Et moi je m’étais inscrite pour une Relentless à la base. Rétrospectivement je pense pas que… porter plus... Moi j’ai regretté de pas avoir… [porté plus]. En plus mon perso, il y avait vraiment un ressort narratif à ce qu’elle ait ses affaires avec elle. Il y avait une intrigue avec mes frères sur le fait que c’était pas un hasard si j’étais dehors dans la forêt quand ils m’ont trouvée. Et j’aurais préféré prendre un sac à dos et prendre au moins une couverture et quelques trucs en plus. (Margot, entretien joueur·euses)

Tu vois porter par exemple… Il y a eu une contrainte physique c’était porter des objets lourds, ben pour moi c’est pas une contrainte, quoi. Certes je vais passer ptet la moitié de mon temps à regarder où je mets les pieds, mais l’autre moitié où je peux, tu sais j’en profite, tu vois. Même si j’ai un truc très lourd sur les épaules, je fais « pff (satisfait) moi je me souviens pourquoi je suis venu ». (Victor, entretien joueur·euses)

La marche de notre session s’est déroulée de façon fluide et rapide, selon Vávrová. Son point de vue sur les capacités physiques du public qui participe aux sessions internationales vient de son expérience d’organisatrice et de sa présence à 8 des 9 sessions internationales. La décision de rendre le larp plus facile physiquement, au point d’arrêter d’organiser des sessions Relentless internationales, vient de là.

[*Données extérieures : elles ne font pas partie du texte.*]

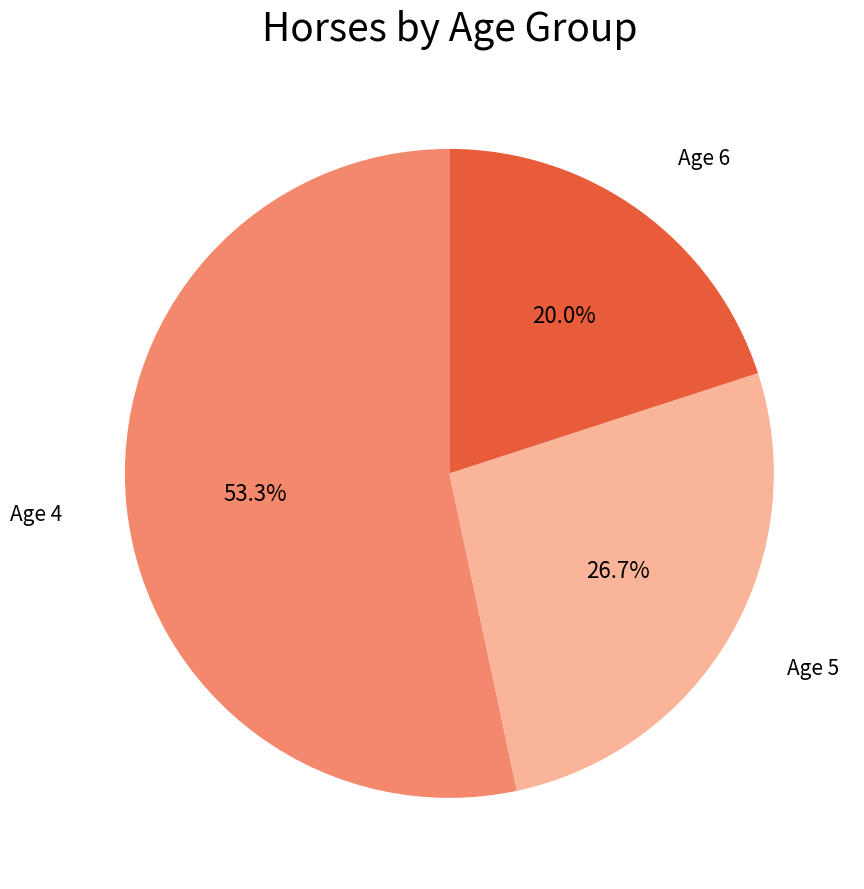

What percentage is the Age 4 slice, to the nearest percent?

53%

On peut ainsi considérer que l’envie de Margot et Victor, avec laquelle je suis d’accord, représente une partie, minoritaire, des personnes qui viennent participer à Legion avec l’attente d’une marche plus difficile. La raison peut être aussi dans le peu de scènes dramatiquement intenses ou violentes de notre session. Plusieurs membres de l’organisation m’ont avoué avoir été surpris·es par le manque de ce type de scènes à l’intérieur de la légion.

Après le débriefing formel, j’ai été voir les trois soldats de trois escouades différentes qui auraient dû me harceler et me violenter durant le larp, d’autant plus que je les y provoquais. « Où étiez-vous ? », avais-je envie de leur demander sur un ton complice, parce que je ne me suis fait attaquer que deux fois. Ils m’ont tout de même ravi d’une partie de mon drama. (Freudenthal, a posteriori)

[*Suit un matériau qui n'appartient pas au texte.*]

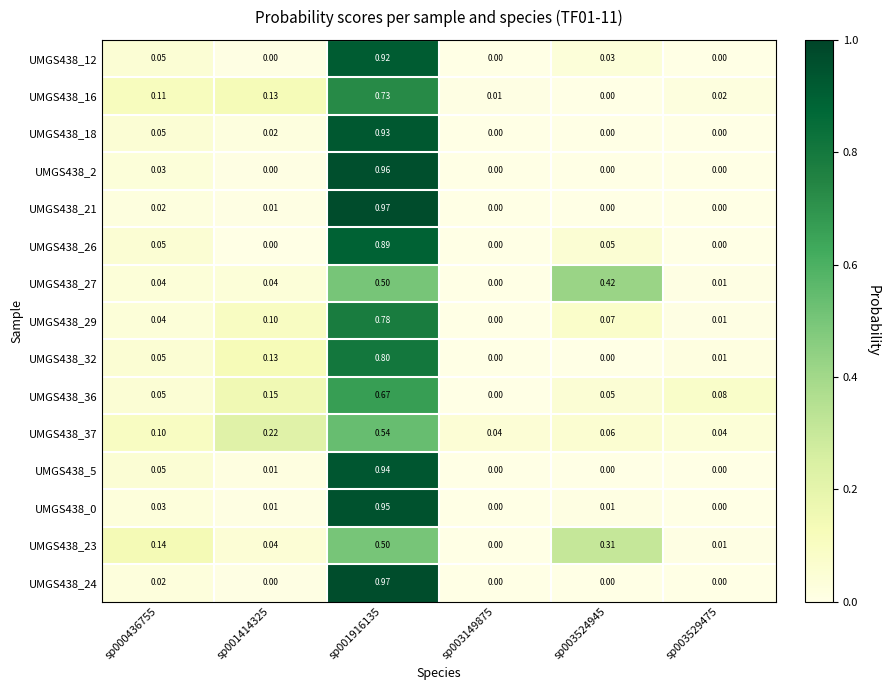

At how many categories does at least one series exceed 0?

6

À ma connaissance, il y a eu très peu d’incidents ouverts liés au « circle of hate », mécanique de jeu incitant à la violence entre les participant·es. Bien que les micro-agressions aient été constantes, les prisonniers de guerre, dont mon personnage fait partie, n’ont pas été agressés et il me semble que les minorités slovaques et russes non plus. Peut-être que ce manque de tension, qui peut amener à une scène de bagarre dans la neige ou la rocaille, a contribué à rendre le larp physiquement plus accessible.

Michael : Tu as dis qu’il correspondait aux GN que tu aimais bien parce que c’était un GN Hardcore, tu as d’autres exemples ?

Margot : Nexus 6.

Michael : Parce que c’est toute la nuit ?

Margot : Parce que c’est toute la nuit. Alors non, Nexus 6 était plus dur que celui-là. Moins de sommeil et plus d’exercices physiques, alors il y avait pas de neige etc. mais il y avait de la pluie ininterrompue et notre camp était sur une colline et on est montés et descendus environ 80 fois... Et tu te prends des [attaques]… En plus, en jeu c’est très dur. Tu te fais engueuler toute la journée, c’est comme si t’étais toujours Slovaque (rires de Victor).

Victor : C’est le côté… psychologique aussi qui joue, plus que physique. (entretien joueur·euses)

Cette pression physique, liée à la pression cognitive et émotionnelle de Legion, fait partie de la difficulté de maintenir le processus de jouer un rôle, qui plus est de façon incorporée (« embodied »). Cette charge mentale est, à notre connaissance, étudiée seulement de façon annexe et nécessiterait davantage de travaux afin de mieux contextualiser les formes de participation et les apprentissages qui peuvent avoir lieu dans un larp. La question que nous pouvons nous poser ici serait sur le rôle de l’organisation dans la gestion de cette question de sécurité émotionnelle.